Educational guide

How to detect deepfake video

This guide explains how to evaluate deepfake video without relying on a single visual clue or detector score. The strongest workflow combines provenance, forensic signals, context, and a documented review decision.

Report example

deepfake video review example

Manual review recommended
  • Check lip-sync and facial boundaries
  • Review frame-to-frame consistency
  • Compare audio and video alignment
  • Request original source material

Search intent

Informational search intent for deepfake video

Primary evidence

Check lip-sync and facial boundaries, Review frame-to-frame consistency, Compare audio and video alignment

Recommended action

Use confidence scores with source context, policy thresholds, and human review.

First-pass checks

Start with indicators that are fast to inspect and low-risk to document.

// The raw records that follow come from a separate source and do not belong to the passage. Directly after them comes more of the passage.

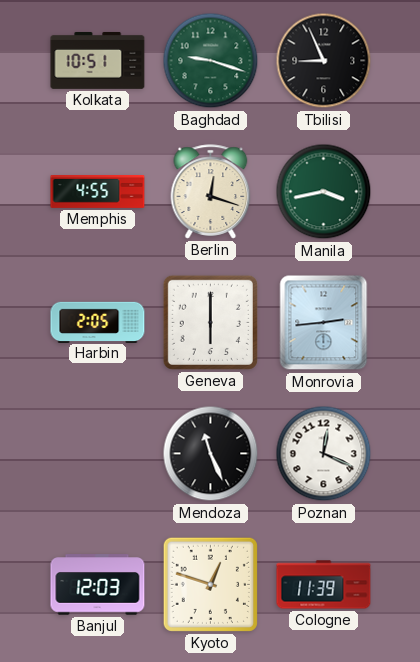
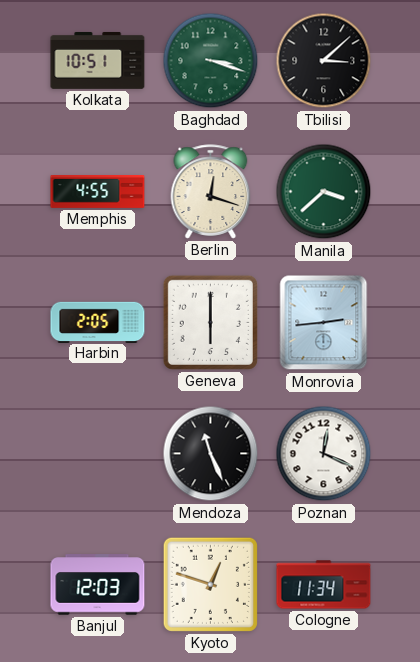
Baghdad: 9:18 -> 3:18
Tbilisi: 8:56 -> 3:08
Manila: 3:43 -> 3:38
Cologne: 11:39 -> 11:34
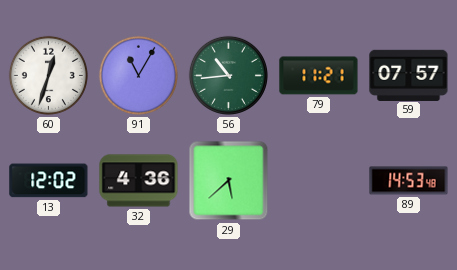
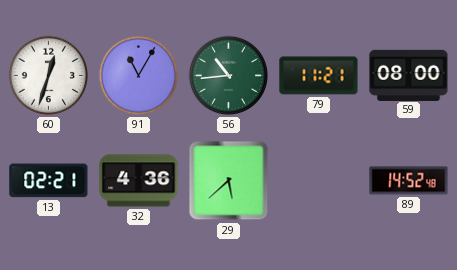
59: 07:57 -> 08:00
13: 12:02 -> 02:21
89: 14:53 -> 14:52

  • Check lip-sync and facial boundaries
  • Review frame-to-frame consistency
  • Compare audio and video alignment
  • Request original source material

Detector-assisted review

Use a detector to identify patterns that are hard to inspect manually, then validate the output with source context.

  • Check whether evidence is localized or global.
  • Compare detector confidence with metadata and provenance.
  • Keep borderline cases in a manual review queue.

When not to overclaim

Compression, editing, templates, translation, and human post-production can create signals that resemble synthetic artifacts.

  • Avoid public accusations from a single automated result.
  • Use confidence bands, not absolute language.
  • Document what evidence was present and what was missing.

Use cases

Newsroom verification before publication.

Marketplace or platform review of suspicious media.

Enterprise fraud and impersonation triage.

Sample report preview

Media preview

Safe sample, redacted upload, or generated demonstration asset.

Public reports should only expose media that is lawful, consented, and safe to publish.

Confidence

Manual review recommended

Reviewer decision required

Check lip-sync and facial boundaries

Evidence item linked to score calibration, source context, and known uncertainty.

Review frame-to-frame consistency

Evidence item linked to score calibration, source context, and known uncertainty.

Compare audio and video alignment

Evidence item linked to score calibration, source context, and known uncertainty.

Request original source material

Evidence item linked to score calibration, source context, and known uncertainty.

Evaluation table

CriterionWhat to checkWhy it matters
CoverageText, image, audio, video, code.Synthetic media risk rarely stays in one format.
ExplainabilityScore, indicators, timestamps, metadata, limitations.Reviewers need evidence, not a black-box verdict.
Accuracy riskFalse positives, false negatives, calibration.High-impact workflows require documented uncertainty.
Workflow fitAPI, batch, reports, retention, reviewer queues.Search traffic must convert into a usable product path.

Methodology and limitations

How to read the score

Detection output should be read as calibrated evidence. A high score means the observed signals are consistent with synthetic or manipulated media under the current model and sample conditions. It does not prove authorship, intent, or model attribution by itself.

Where review is required

Short samples, heavy editing, compression, translation, re-recording, mixed human-AI content, and unseen generators can reduce confidence. Use human review, source context, and policy thresholds before high-impact enforcement.

Next step

Match the action to the visitor intent: detector pages should lead to a scan, research pages to a downloadable report, enterprise pages to a demo, and developer pages to API keys or playground examples.

FAQ

Can manual inspection replace detection tools?

Manual inspection is useful, but many synthetic signals are subtle or hidden in metadata, frequency patterns, or frame-level inconsistencies.

What should I do with an uncertain result?

Preserve the evidence, request source material when possible, and route the case to human review instead of making a final claim.

Why do detectors disagree?

Detectors use different training data, features, thresholds, and modality coverage, so disagreement is expected on ambiguous samples.